┌──

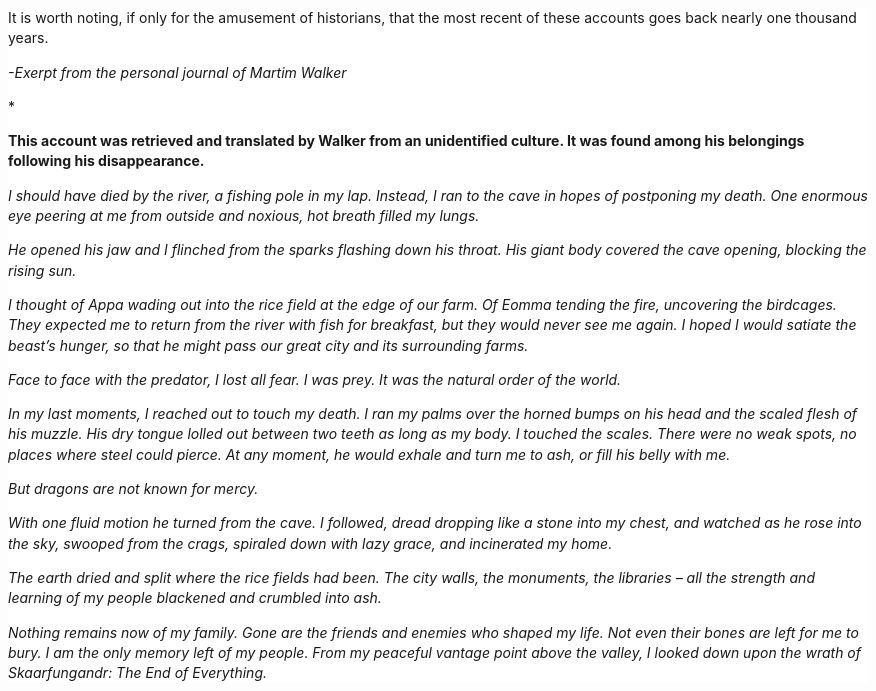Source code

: It is worth noting, if only for the amusement of historians, that the most recent of these accounts goes back nearly one thousand years.

_-Exerpt from the personal journal of Martim Walker_

\*

**This account was retrieved and translated by Walker from an unidentified culture. It was found among his belongings following his disappearance.**

_I should have died by the river, a fishing pole in my lap. Instead, I ran to the cave in hopes of postponing my death. One enormous eye peering at me from outside and noxious, hot breath filled my lungs._

_He opened his jaw and I flinched from the sparks flashing down his throat. His giant body covered the cave opening, blocking the rising sun._

_I thought of Appa wading out into the rice field at the edge of our farm. Of Eomma tending the fire, uncovering the birdcages. They expected me to return from the river with fish for breakfast, but they would never see me again. I hoped I would satiate the beast’s hunger, so that he might pass our great city and its surrounding farms._

_Face to face with the predator, I lost all fear. I was prey. It was the natural order of the world._

_In my last moments, I reached out to touch my death. I ran my palms over the horned bumps on his head and the scaled flesh of his muzzle. His dry tongue lolled out between two teeth as long as my body. I touched the scales. There were no weak spots, no places where steel could pierce. At any moment, he would exhale and turn me to ash, or fill his belly with me._

_But dragons are not known for mercy._

_With one fluid motion he turned from the cave. I followed, dread dropping like a stone into my chest, and watched as he rose into the sky, swooped from the crags, spiraled down with lazy grace, and incinerated my home._

_The earth dried and split where the rice fields had been. The city walls, the monuments, the libraries – all the strength and learning of my people blackened and crumbled into ash._

_Nothing remains now of my family. Gone are the friends and enemies who shaped my life. Not even their bones are left for me to bury. I am the only memory left of my people. From my peaceful vantage point above the valley, I looked down upon the wrath of Skaarfungandr: The End of Everything._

└──

Activity -
Return only the lines running from the start of the entries above to the line that contains "of the world._", inclusive, and omit every picture.

Response below -
Source code

: It is worth noting, if only for the amusement of historians, that the most recent of these accounts goes back nearly one thousand years.

_-Exerpt from the personal journal of Martim Walker_

\*

**This account was retrieved and translated by Walker from an unidentified culture. It was found among his belongings following his disappearance.**

_I should have died by the river, a fishing pole in my lap. Instead, I ran to the cave in hopes of postponing my death. One enormous eye peering at me from outside and noxious, hot breath filled my lungs._

_He opened his jaw and I flinched from the sparks flashing down his throat. His giant body covered the cave opening, blocking the rising sun._

_I thought of Appa wading out into the rice field at the edge of our farm. Of Eomma tending the fire, uncovering the birdcages. They expected me to return from the river with fish for breakfast, but they would never see me again. I hoped I would satiate the beast’s hunger, so that he might pass our great city and its surrounding farms._

_Face to face with the predator, I lost all fear. I was prey. It was the natural order of the world._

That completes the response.